Page load times certainly can be an issue with any system. The Javascript implementation in one system might be slower where another is it faster so that is something to be aware of which ever system you choose. Open source though has nothing to do with “fixing” any Javascript issue. Network bottle necks also can affect your traffic/page load times. If I were to host arbiteronline on our internal server our load times would be very slow due to the bottle neck in our old campus building. The University won’t host it on their servers and moving the site off campus has money and its own bottle neck issues. Case in point, Va. Tech. Shortly after the shootings the collegiate times website was not accessible. If I understand the situation correctly, their off campus host had some issues which made the site unavailable to a large number of people outside Va Tech and Va in general. How important is it to have your site accessible when more people than normal would like to look at it?
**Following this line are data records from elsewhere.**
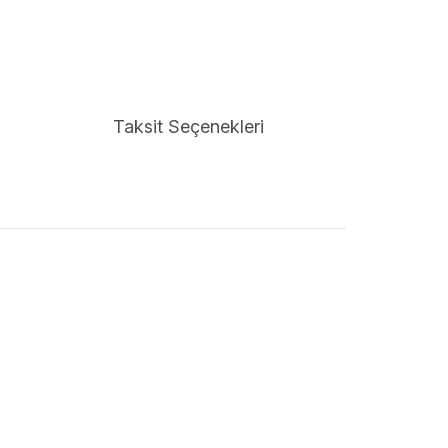
Taksit Seçenekleri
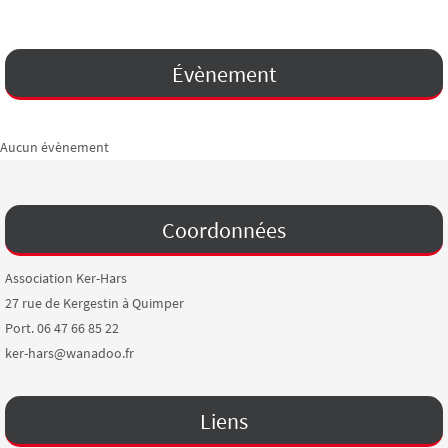
Évènement
Aucun évènement
Coordonnées
Association Ker-Hars
27 rue de Kergestin à Quimper
Port. 06 47 66 85 22
ker-hars@wanadoo.fr
Liens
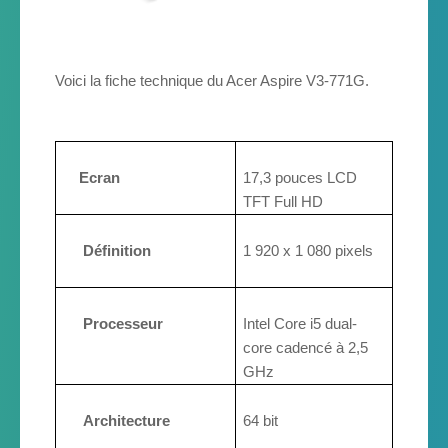
Voici la fiche technique du Acer Aspire V3-771G.
Ecran
17,3 pouces LCD
TFT Full HD
Définition
1 920 x 1 080 pixels
Processeur
Intel Core i5 dual-
core cadencé à 2,5
GHz
Architecture
64 bit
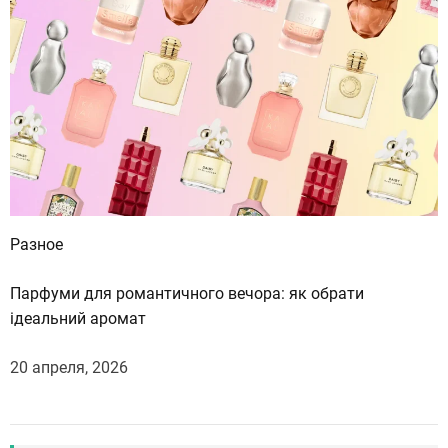
Разное
Парфуми для романтичного вечора: як обрати
ідеальний аромат
20 апреля, 2026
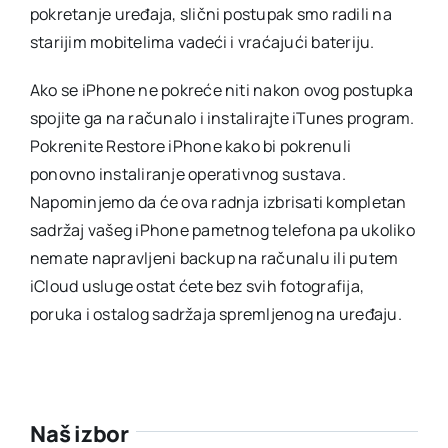
pokretanje uređaja, slični postupak smo radili na
starijim mobitelima vadeći i vraćajući bateriju.
Ako se iPhone ne pokreće niti nakon ovog postupka
spojite ga na računalo i instalirajte iTunes program.
Pokrenite Restore iPhone kako bi pokrenuli
ponovno instaliranje operativnog sustava.
Napominjemo da će ova radnja izbrisati kompletan
sadržaj vašeg iPhone pametnog telefona pa ukoliko
nemate napravljeni backup na računalu ili putem
iCloud usluge ostat ćete bez svih fotografija,
poruka i ostalog sadržaja spremljenog na uređaju.
Naš izbor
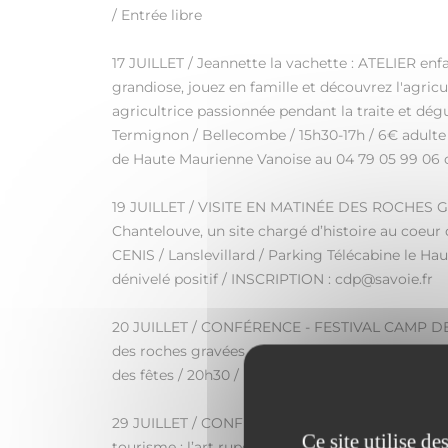
/ Entrée libre
17 JUILLET / Jeannette la vachette : ATELIER en
grandiose, jouez en famille et découvrez l'agri
agricultrice passionnée pendant la traite et dég
Termignon / Bellecombe / 15h30-17h / 6€ adulte /
de Haute Maurienne Vanoise au 04 79 05 99 06
19 JUILLET / VISITE EN MATINÉE DES ROCHES GRA
Chantelouve, un site chargé d’histoire au coeur
CENIS / Lanslevillard / Parking Télécabine le Hau
dénivelé positif / INSCRIPTION : cdp@savoie.fr
20 JUILLET / CONFÉRENCE - FESTIVAL CAMP DE B
des roches gravées en Savoie et cequ’elles révèl
des fêtes / 20h30 / Entrée libre
29 JUILLET / CONFÉRENCE : Faire du tourisme a
Ce site utilise d
tourisme : l’art rupestre alpin - Yoann Collange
There are advantages with either side but open source an off site hosting don’t provide fix all solutions either.
You also mention losing your site if CP goes out of business which is some what true. You will “lose” your active site but should have backups of everything you have done, and based on some recent examples (Temple moving from CP to WordPress) they do work. With an open source system you don’t get, and most people forget to think about making or implementing a professional long term backup solution. These systems cost money and having done several consulting jobs for video and data backup systems I can tell you the external USB2.0/FW400/FW800 hard drives have a high failure rate when used in an environment like is needed for a media outlet which will rely on digital media storage and retrieval going forward.
CP isn’t for everyone, but for some it might be a good solution. I find most recent discussions on a college newspaper CMS solution focus on CP problems and gloss over what it really takes to provide a solid CMS. I like your idea for a consortium as the more options available, the better – in my opinion.
Editor’s note: Minor formatting changes were made to this comment.
It’s not a CMS problem, frankly, it’s a hosting problem. Too much discussion and, quite frankly, reinventing the wheel is spent focusing on developing a content management system when there are several good CMS’s out there. What it really boils down to is the hosting. Many schools use CP not because it’s the best solution but because it’s basically a turn-key hosting solution.
They don’t have the resources to devote to dedicated staff to maintain server space, upgrade and patch software, and those types of things. Relying on students is an iffy proposition, since they graduate and your next computer geek may not be as well versed.
Realize we’re talking about hundreds of small to mid-sized college media outlets who may have one adviser and a handful of students putting out their paper. The ONLY solution that would meet the hosting requirement and be equitable to all the parties involved is a non-profit cooperative that would be paid for by membership dues from large and small media groups based on the amount of traffic/bandwidth they use.
Unless and until that happens, these types of issues will continue to arise.
CBS/Viacom’s goal was to capture the youth market in the online space. Something that they had struggled to do for a long time in the television space. That meant buying up college news properties. College Sports (CSTV) and College News (College Publisher, UWire).